Document passage
··········

Single by Jai Paul

from the album Leak 04-13 (Bait Ones)
- Released: 21 April 2011
- Recorded: 2007
- Studio: Home recording (Rayners Lane, London)
- Genre: Indie electronic; alternative R&B;
- Length: 3:30
- Label: XL
- Songwriter(s): Jai Paul
- Producer(s): Jai Paul

Jai Paul singles chronology
|  | "BTSTU" (2011) | "Jasmine" (2012) |

Audio video
- "BTSTU (Edit)" on YouTube

= BTSTU =

"BTSTU" is a song by British songwriter and record producer Jai Paul. A demo recording of the song received widespread blog coverage throughout 2010 after having been uploaded to Paul's MySpace page, as well as receiving numerous plays on BBC Radio 1 in the UK. The BBC's Zane Lowe made "BTSTU (Demo)" his Hottest Record in the World. On the strength of this demo, Paul was long-listed for the BBC Sound of 2011 poll.

··········

Written instruction
Return the passage of the BTSTU article above from "Audio video" to "of 2011 poll.", word for word.

··········

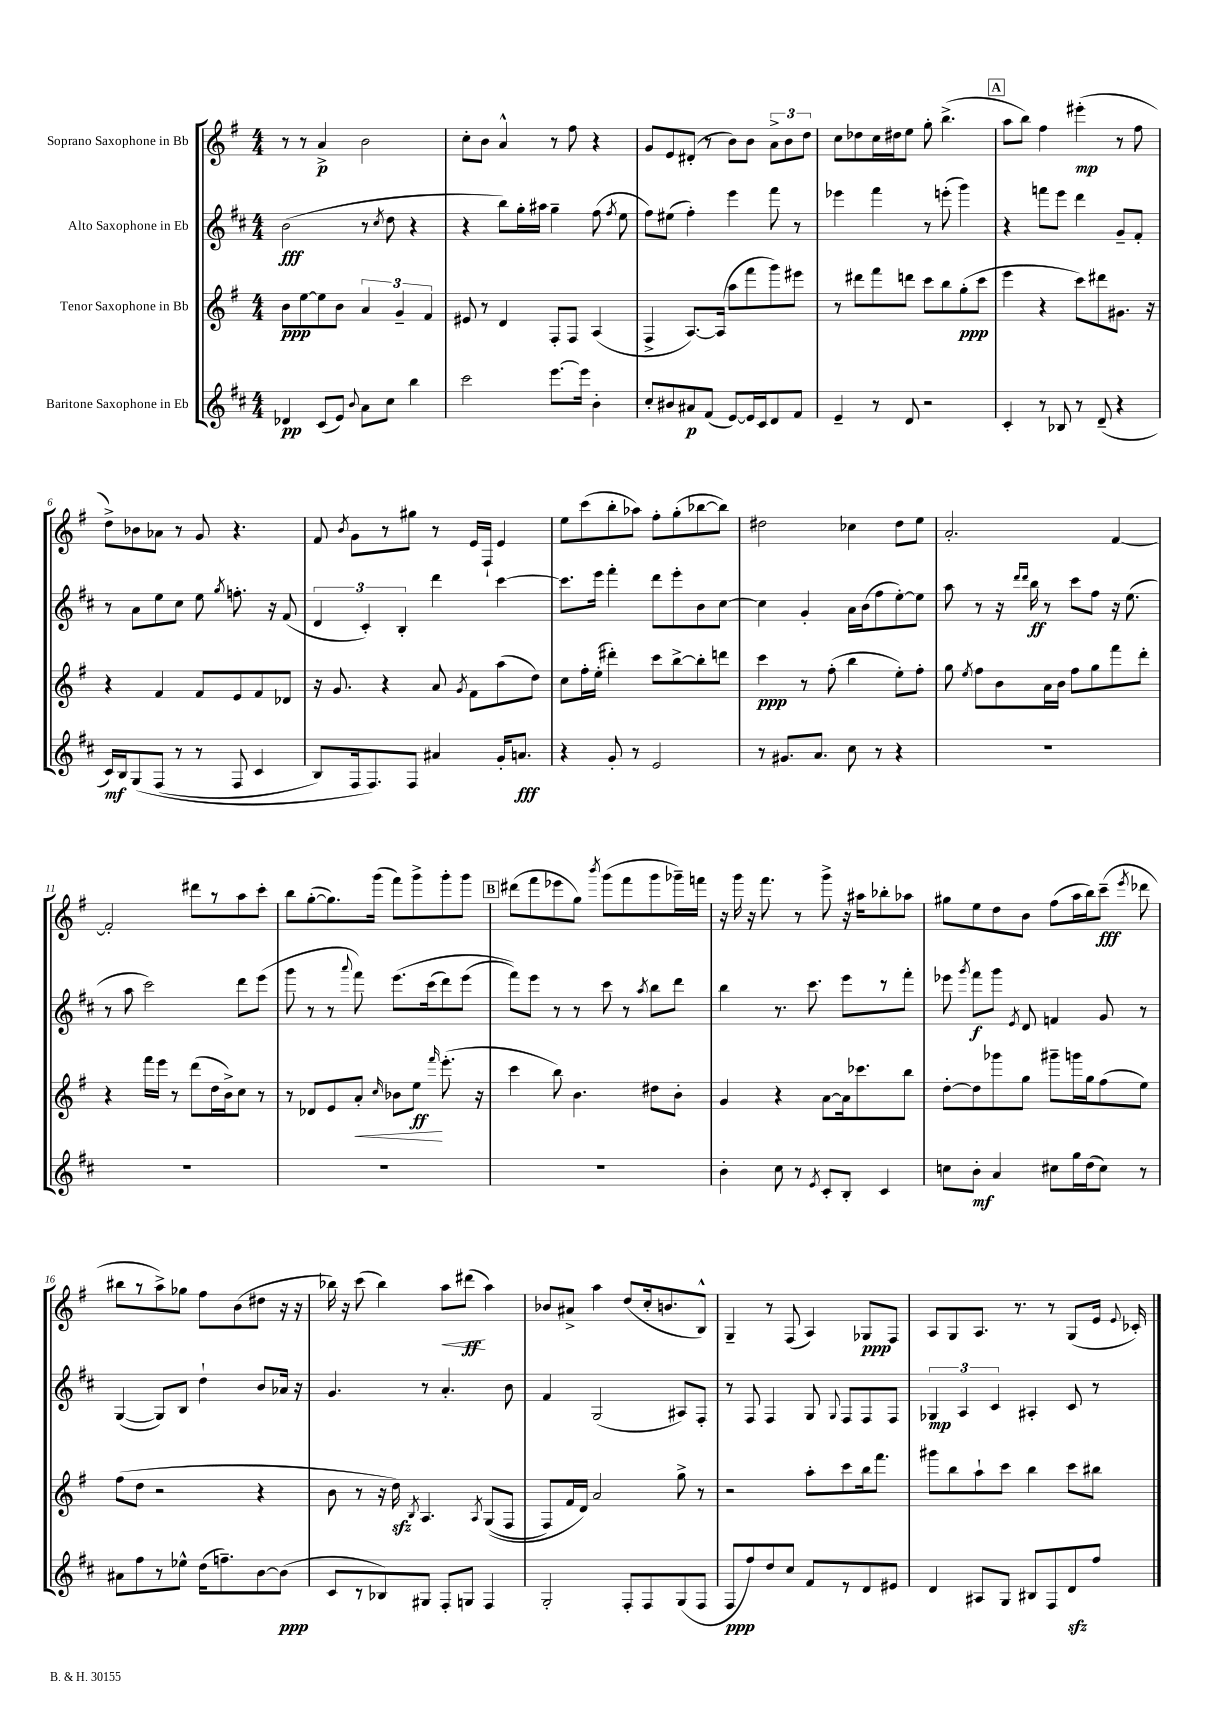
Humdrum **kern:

**kern	**kern	**kern	**kern
*staff4	*staff3	*staff2	*staff1
*clefG2	*clefG2	*clefG2	*clefG2
*k[f#c#]	*k[f#]	*k[f#c#]	*k[f#]
*M4/4	*M4/4	*M4/4	*M4/4
4d-/	8b\L	(2b\	8r
.	[8ee\	.	8r
(8c#/L	8ee\]	.	4a^/
8e/J)	8b\J	.	.
8qqb/	.	.	.
8a\L	6a/	8r	2b\
.	.	8qcc#/	.
8cc#\J	.	8dd\	.
.	6g~/	.	.
4bb\	.	4r	.
.	6f#/	.	.
=	=	=	=
2ccc#\	8e#/	4r	8cc'\L
.	8r	.	8b\J
.	4d/	8bb\L)	4a^^/
.	.	16gg'\L	.
.	.	16aa#\JJ	.
[8.eee\L	8F#'/L	4gg~\	8r
.	8F#/J	.	8ff#\
16eee\]Jk	.	.	.
4b'\	(4A/	(8ff#\	4r
.	.	8qff#/	.
.	.	8ee\	.
=	=	=	=
8cc#'/L	4F#^/	8ff#\L)	8g/L
8b#/	.	(8ee#\J	8e/
8a#/	[8.A/L)	4ff#'\)	(8d#'/J
(8f#/J	.	.	8r
.	(16A/]Jk	.	.
[8e/L)	8aa\L	4eee\	8b\L)
16e/]L	8fff#\	.	8b\J
16c#/J	.	.	.
8d/	8ggg\)	8fff#\	12a^\L
.	.	.	12b\
8f#/J	8eee#\J	8r	.
.	.	.	12dd\J
=	=	=	=
4e~/	8r	4eee-\	8cc\L
.	8ddd#\L	.	8dd-\
8r	8fff#\	4fff#\	16cc\L
.	.	.	16dd#\J
8d/	8ddd\J	.	8ee\J
2r	8ccc\L	8r	8gg'\
.	8bb\	(8eee'\	(4.bb^\
.	(8gg'\	4ggg\)	.
.	8ccc\J	.	.
=	=	=	=
4c#'/	4eee\	4r	8aa\L
.	.	.	8bb\J)
8r	4r	8fff\L	4ff#\
8B-/	.	8eee\J	.
8r	8ccc\L)	4ddd\	(4eee#'\
(8d~/	8ddd#\	.	.
4r	8.g#\J	8g~/L	8r
.	.	8f#'/J	8ff#\
.	16r	.	.
=	=	=	=
16c#/LL)	4r	8r	8dd^\L)
16B/J	.	.	.
&(8G/	.	8a\L	8b-\
(8F#/J	4f#/	8ee\	8a-\J
8r	.	8cc#\J	8r
8r	8f#/L	8ee\	8g/
.	.	8qgg/	.
8F#/	8e/	8.ff'\	4.r
4c#/	8f#/	.	.
.	.	16r	.
.	8d-/J	(8f#/	.
=	=	=	=
8B/L)	16r	6d/	8f#/
.	8.g/	.	.
.	.	.	8qb/
16F#/k	.	.	8g\L
.	.	6c#'/)	.
8.F#/&)	.	.	.
.	4r	.	8r
.	.	6B'/	.
8F#/J	.	.	8gg#\J
4a#/	8a/	4ddd\	8r
.	8qg/	.	.
.	8f#\L	.	16e/LL
.	.	.	16F#`/JJ
16g'/LK	(8aa\	[4ccc#\	4e/
8.a/J	.	.	.
.	8dd\J)	.	.
=	=	=	=
4r	8cc\L	8.ccc#\]L	8ee\L
.	16ff#'\L	.	(8ccc\
.	(16ee'\JJ	16eee\Jk	.
8g'/	4ddd#'\)	4fff#'\	8bb'\
8r	.	.	8aa-\J)
2e/	8ccc\L	8ddd\L	8ff#'\L
.	[8bb^\	8eee'\	(8gg'\
.	8bb'\]	8b\	[8bb-\
.	8ddd\J	[8cc#\J	8bb-\]J)
=	=	=	=
8r	4ccc\	4cc#\]	2dd#\
8.g#/L	.	.	.
.	8r	4g'/	.
8.a/J	.	.	.
.	(8ff#'\	.	.
8cc#\	4bb\	16a\LL	4cc-\
.	.	(16b\J	.
8r	.	8ff#\	.
4r	8ee'\L)	[8ee'\)	8dd#\L
.	8ff#'\J	8ee\]J	8ee\J
=	=	=	=
1r	8gg\	8aa\	2.a'/
.	8qee/	.	.
.	8ff#\L	8r	.
.	8b\	16r	.
.	.	16qqddd/LL	.
.	.	16qqddd/JJ	.
.	.	16bb\	.
.	16a\L	8r	.
.	16b\JJ	.	.
.	8ff#\L	8ccc#\L	.
.	8gg\	8ff#\J	.
.	8fff#\	16r	[4f#/
.	.	(8.ee\	.
.	8ddd'\J	.	.
=	=	=	=
1r	4r	8r	2f#'/]
.	.	8aa\	.
.	16fff#\LL	2ccc#\)	.
.	16eee\JJ	.	.
.	8r	.	.
.	(8ddd\L	.	8ddd#\L
.	16dd\L	.	8r
.	16b^\J)	.	.
.	8cc\J	8ddd\L	8aa\
.	8r	(8eee\J	8ccc'\J
=	=	=	=
1r	8r	8ggg\	8bb\L
.	8d-/L	8r	([8gg'\
.	8e/	8r	8.gg\])
.	.	8qqaaa/	.
.	8a'/J	8fff#\)	.
.	.	.	(16ggg\Jk
.	16qqcc/	.	.
.	8b-\L	&(8.eee\L	8fff#\L)
.	8ee\J	.	8ggg^\
.	.	(16ccc#\k	.
.	16qqfff#/	.	.
.	(8.eee'\	8ddd\)	8ggg'\
.	.	(8eee\J	8ggg\J
.	16r	.	.
=	=	=	=
1r	4ccc\	8fff#\L)&)	(8ddd#\L
.	.	8eee\J	8fff#\
.	8bb\)	8r	8eee-\
.	4.b\	8r	8gg\J)
.	.	.	8qbbb/
.	.	8ccc#\	(8ggg\L
.	.	8r	8fff#\
.	.	8qaa/	.
.	8dd#\L	8bb\L	8ggg\
.	8b'\J	8ddd\J	16ggg-~\L)
.	.	.	16fff\JJ
=	=	=	=
4b'\	4g/	4bb\	16r
.	.	.	16ggg\
.	.	.	16r
.	.	.	8.fff#\
8cc#\	4r	8.r	.
8r	.	.	8r
.	.	8.ccc#\	.
8qe/	.	.	.
8c#'/L	[8a\L	.	8ggg^\
8B'/J	16a\]k	8eee\L	16r
.	8.ccc-\	.	16aa#\LK
4c#/	.	8r	8bb-'\
.	8bb\J	8fff#'\J	8aa-\J
=	=	=	=
8cc\L	[8dd'\L	8eee-\	8gg#\L
.	.	8qggg/	.
8b'\J	8dd\]	8fff#\L	8ee\
4a/	8ggg-\	8ggg\J	8dd\
.	.	8qe/	.
.	8gg\J	8d/	8b\J
8cc#\L	8ggg#~\L	4f/	(8ff#\L
16gg\L	16ggg\L	.	16aa\L
(16dd\J	16gg\J	.	16bb\J)
8cc#\J)	(8ff#\	8g/	(8ccc~\J
.	.	.	8qeee/
8r	8ee\J)	8r	8ddd-\
=	=	=	=
8a#\L	(8ff#\L	([4G/	8bb#\L
8ff#\	8dd\J	.	8r
8r	2r	8G/]L)	8aa^\)
8ee-^^\J	.	8B/J	8gg-\J
(16dd\LK	.	4dd`\	8ff#\L
8.ff~\)	.	.	.
.	.	.	(8b\
[8b\	4r	8b/L	8dd#\J
(8b\]J	.	16a-/Jk	16r
.	.	16r	16r
=	=	=	=
8c#/L	8b\	4.g/	16bb-\)
.	.	.	16r
8r	8r	.	(8ccc\
8B-/)	16r	.	4bb-\)
.	16dd\)	.	.
.	8qB/	.	.
8G#/J	4.A/	8r	.
8F#'/L	.	4.a'/	8aa\L
8G/J	.	.	(8ddd#\J
.	8qA/	.	.
4F#/	&((8G/L	.	4aa\)
.	8F#/J	8b\	.
=	=	=	=
2G'/	8F#/L)	4f#/	8b-/L
.	16f#/L	.	8a#^/J
.	16d/JJ&)	.	.
.	2a/	(2G/	4aa\
8F#'/L	.	.	(8dd/L
8F#/	.	.	16cc'/k
.	.	.	8.b/
(8G/	8gg^\	8A#/L)	.
8F#/J	8r	8F#'/J	8B^^/J)
=	=	=	=
8F#/L	2r	8r	4G~/
8ff#/)	.	8F#/	.
8dd/	.	4F#/	8r
8cc#/J	.	.	(8F#/
8f#/L	8aa'\L	8G/	4A/)
.	.	8qqG/	.
8r	8ccc\	8F#/L	.
8d/	16bb\k	8F#/	8G-/L
.	8.fff#\J	.	.
8e#/J	.	8F#/J	8F#/J
=	=	=	=
4d/	8ggg#\L	6G-/	8A/L
.	8bb\	.	8G/
.	.	6A/	.
8A#/L	8aa`\	.	8.A/J
.	.	6c#/	.
8G/J	8ccc\J	.	.
.	.	.	8.r
8B#/L	4bb\	4A#'/	.
8F#/	.	.	8r
8d/	8ccc\L	8c#/	(8G/L
8ff#/J	8bb#\J	8r	16e/Jk
.	.	.	8qqe/
.	.	.	16c-'/)
==	==	==	==
*-	*-	*-	*-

··········

The completed task
Audio video
- "BTSTU (Edit)" on YouTube

= BTSTU =

"BTSTU" is a song by British songwriter and record producer Jai Paul. A demo recording of the song received widespread blog coverage throughout 2010 after having been uploaded to Paul's MySpace page, as well as receiving numerous plays on BBC Radio 1 in the UK. The BBC's Zane Lowe made "BTSTU (Demo)" his Hottest Record in the World. On the strength of this demo, Paul was long-listed for the BBC Sound of 2011 poll.